Trecho para análise:

Livrar-se de uma vez por todas da aposentadoria compulsória apressaria o fim da remuneração baseada em tempo de serviço, permitindo que empregados mais velhos (que no Japão anseiam por trabalhar mais) preencham postos de trabalho para os quais são mais bem capacitados. Um sistema baseado mais no mérito também poderia proporcionar aos empregados mais novos um estímulo.

Elevar a idade para aposentadoria para 70 anos cortaria pela metade a taxa de declínio da força de trabalho. Elevar a participação feminina - atualmente em 63% das mulheres em idade de trabalho, abaixo de Reino Unido e EUA (cerca de 68%) - ajudaria muito para reduzi-la ainda mais. Vários fatores vão contra as mulheres que trabalham. A proporção de mulheres que consegue apenas contratos temporários, que pagam em média 60% a menos que os empregos regulares, é maior do que a de homens. O machismo ainda prevalece nos escritórios: muitos classificados de empregos pedem apenas mulheres jovens. Menos de 10% dos gerentes são mulheres, contra 46% nos EUA. Além disso, os longos expedientes (freqüentemente um substituto para a produtividade) dificultam a situação para aquelas que são mães. Também há falta de creches: só um terço das crianças com mais de três anos e abaixo da idade escolar vão ao jardim de infância. A média entre os países da OCDE é de três quartos. Muitas mulheres saem inteiramente da força de trabalho quando têm filhos. No Japão, diz Jeff Kingston, da Temple University, de Tóquio, as mulheres têm que escolher entre o trabalho e a família.

A OCDE detectou uma correlação positiva entre fertilidade e emprego feminino: quanto mais se facilita que uma mulher faça um trabalho gratificante, maior será a probabilidade de que cogitem ter filhos. Portanto, autoridades japonesas agora começam a lidar com o impacto dos hábitos trabalhistas japoneses na baixa taxa de natalidade. Segundo o diretor de políticas de envelhecimento e fertilidade no governo, Hideki Yamada, as pesquisas sugerem que 90% dos japoneses entre 18 e 34 anos não apenas querem se casar, mas querem ter dois filhos. Com precisão japonesa, as autoridades calcularam que sem impedimentos aos casamentos e à criação dos filhos, a taxa de natalidade iria para 1,75.

As políticas, diz Yamada, deveriam ser direcionadas a conseguir esse salto. A tentativa começou no governo de Junichiro Koizumi, o antecessor de Abe, com a introdução de apoio financeiro para famílias com filhos novos e a expansão da instalação de creches. Agora, um novo conceito surge nos documentos do governo, o "equilíbrio trabalho-vida", para o qual, de forma reveladora, não há uma expressão de uso comum em japonês. No final de julho, líderes empresariais e sindicais se reuniram com Abe e outros ministros para discutir como alcançar tal equilíbrio.

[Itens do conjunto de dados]
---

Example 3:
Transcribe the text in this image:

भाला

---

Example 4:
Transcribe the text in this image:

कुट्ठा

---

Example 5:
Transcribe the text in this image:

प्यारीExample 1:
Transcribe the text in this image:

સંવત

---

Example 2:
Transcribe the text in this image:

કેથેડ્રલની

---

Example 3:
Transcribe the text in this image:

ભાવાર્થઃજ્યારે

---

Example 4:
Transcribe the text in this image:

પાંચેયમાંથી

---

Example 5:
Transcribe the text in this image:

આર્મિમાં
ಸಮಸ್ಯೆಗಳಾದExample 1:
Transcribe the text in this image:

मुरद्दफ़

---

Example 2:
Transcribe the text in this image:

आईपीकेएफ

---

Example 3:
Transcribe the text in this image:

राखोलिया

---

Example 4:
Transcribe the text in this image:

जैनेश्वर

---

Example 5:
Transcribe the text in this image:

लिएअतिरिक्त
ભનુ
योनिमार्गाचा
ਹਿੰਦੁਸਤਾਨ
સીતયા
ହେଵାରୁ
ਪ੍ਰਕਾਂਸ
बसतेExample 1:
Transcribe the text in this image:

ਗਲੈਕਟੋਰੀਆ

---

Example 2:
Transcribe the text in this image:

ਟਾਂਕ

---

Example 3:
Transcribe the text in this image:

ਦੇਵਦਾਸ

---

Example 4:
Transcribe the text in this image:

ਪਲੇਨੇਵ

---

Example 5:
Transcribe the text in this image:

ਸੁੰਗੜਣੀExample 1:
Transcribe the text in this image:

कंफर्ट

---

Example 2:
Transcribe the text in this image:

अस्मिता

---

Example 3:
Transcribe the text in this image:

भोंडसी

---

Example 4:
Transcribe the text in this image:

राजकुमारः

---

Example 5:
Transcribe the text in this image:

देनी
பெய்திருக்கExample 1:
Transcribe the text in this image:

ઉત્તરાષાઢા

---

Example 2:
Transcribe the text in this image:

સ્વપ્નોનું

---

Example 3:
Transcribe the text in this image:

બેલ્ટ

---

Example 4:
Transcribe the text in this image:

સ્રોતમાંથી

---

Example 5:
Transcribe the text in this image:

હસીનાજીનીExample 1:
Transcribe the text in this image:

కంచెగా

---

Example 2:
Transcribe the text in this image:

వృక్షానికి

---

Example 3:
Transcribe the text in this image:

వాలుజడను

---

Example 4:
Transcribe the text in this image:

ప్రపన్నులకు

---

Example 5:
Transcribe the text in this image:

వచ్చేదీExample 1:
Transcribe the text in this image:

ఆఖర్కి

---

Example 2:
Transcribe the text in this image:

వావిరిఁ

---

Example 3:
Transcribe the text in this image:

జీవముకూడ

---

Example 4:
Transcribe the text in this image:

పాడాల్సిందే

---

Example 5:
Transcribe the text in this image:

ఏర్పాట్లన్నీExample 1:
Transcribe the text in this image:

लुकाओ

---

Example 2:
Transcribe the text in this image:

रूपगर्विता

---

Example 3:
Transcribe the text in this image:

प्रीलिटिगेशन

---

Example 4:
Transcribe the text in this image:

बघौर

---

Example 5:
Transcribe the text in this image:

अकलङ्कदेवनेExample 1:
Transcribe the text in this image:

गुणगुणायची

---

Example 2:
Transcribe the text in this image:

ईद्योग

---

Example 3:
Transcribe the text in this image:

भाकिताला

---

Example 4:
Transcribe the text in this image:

O que fazer:
Copie sem alterações um trecho do texto sobre trabalho e natalidade no Japão: comece nas palavras "As políticas, diz" e pare depois de "alcançar tal equilíbrio.".

Resposta:
As políticas, diz Yamada, deveriam ser direcionadas a conseguir esse salto. A tentativa começou no governo de Junichiro Koizumi, o antecessor de Abe, com a introdução de apoio financeiro para famílias com filhos novos e a expansão da instalação de creches. Agora, um novo conceito surge nos documentos do governo, o "equilíbrio trabalho-vida", para o qual, de forma reveladora, não há uma expressão de uso comum em japonês. No final de julho, líderes empresariais e sindicais se reuniram com Abe e outros ministros para discutir como alcançar tal equilíbrio.